All day long your brother eats and weeps, eats and weeps. The witch has a magic cupboard that never empties; she teaches you the words to open and lock it, so you may pull whatever she needs from its depths. And such fine delicacies the witch concocts for your brother: Beluga caviar served on little triangles of toast; large bowls of borscht with heavy dollops of sour cream; large yeasty pirozhki stuffed with sautéed cabbage or mashed potatoes (mixed with carefully diced green onions and dill) or chopped beef (sautéed with onions and eggs); pork kotlety served with sauerkraut and baked turnips. She tops blini with all kinds of fruit preserves: cranberry, raspberry, blueberry, blackberry, loganberry, huckleberry, mulberry, boysenberry, youngberry, olallieberry. Fried syrniki comes to him garnished with honey and applesauce. All day long he eats and eats and eats, crying all the while, and you are given nothing to eat but bread crusts and some beets left over from the borscht, which stain your teeth red.
At the end of each day, the sightless witch asks to feel your brother’s finger. She cannot see him to gauge how well he fattens, and she is wise not to reach into the cage. He offers a small bone he has found in the straw beneath him. She runs her own fingers along its smoothness, takes the tip of the bone into her mouth and runs her tongue around it. Not yet, she says, not yet.
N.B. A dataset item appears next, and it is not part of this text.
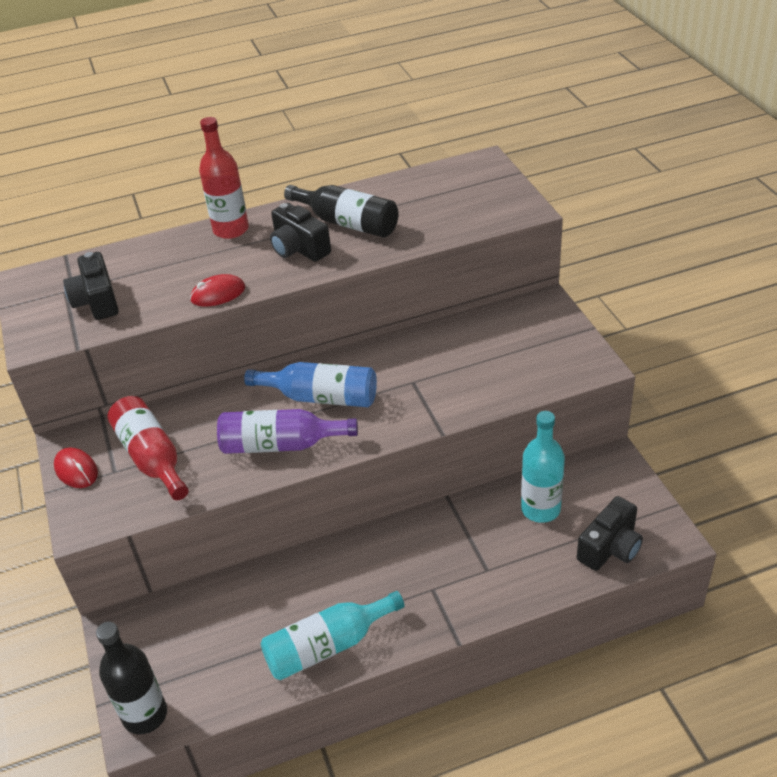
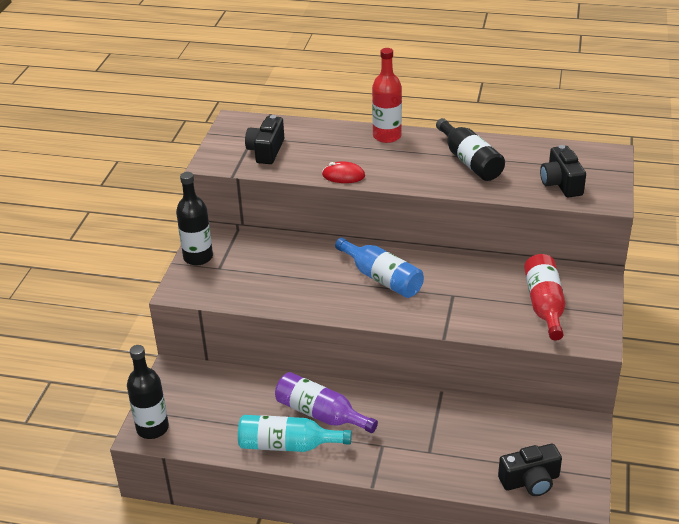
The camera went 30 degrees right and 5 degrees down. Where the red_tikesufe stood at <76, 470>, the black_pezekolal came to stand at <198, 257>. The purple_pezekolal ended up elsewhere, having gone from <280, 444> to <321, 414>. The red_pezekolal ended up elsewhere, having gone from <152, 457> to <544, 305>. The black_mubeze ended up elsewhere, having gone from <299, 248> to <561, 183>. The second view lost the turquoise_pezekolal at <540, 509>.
Each night you undress the witch, and then yourself, and you crawl beneath the sheets with her. Her breath smells of ginger; her long hair moves across her back like honey; her skin is as white as sugar; and she tastes like wild strawberries, as warm and tart as summer, when you feast below.
The daily routine seems endless to you, although it is not entirely unpleasant. The witch keeps you warm if not full. You begin to wonder if you should tell the blind witch how your brother deceives her because his crying annoys you and he never offers to share any of his food with you. Instead, you stop telling him that all will be well.
At last, and long in coming, the witch decides that as skinny as your brother remains he will still be eaten. She has a large oven, large enough to fit two snugly enough and bake them through and through. You understand what she has planned for you now, and somehow you are not surprised to find yourself shoving her into the oven and locking the door. You saved yourself, and your brother, but it has not made you happy, it has not given you joy. You run outside to escape her screams, which do not last long. The wind is cold and damp and you feel it seep into your bones, eating up the warmth the witch left behind.
You eat the witch in many ways, with sour cream and dill, with apricot compote, with sliced turnips and parsnips sprinkled with rosemary. You feed some of the witch to your brother, whom you’ve left in the cage and who continues to cry every day. He has grown quite fat, and there is nothing, after all, wrong with your eyesight.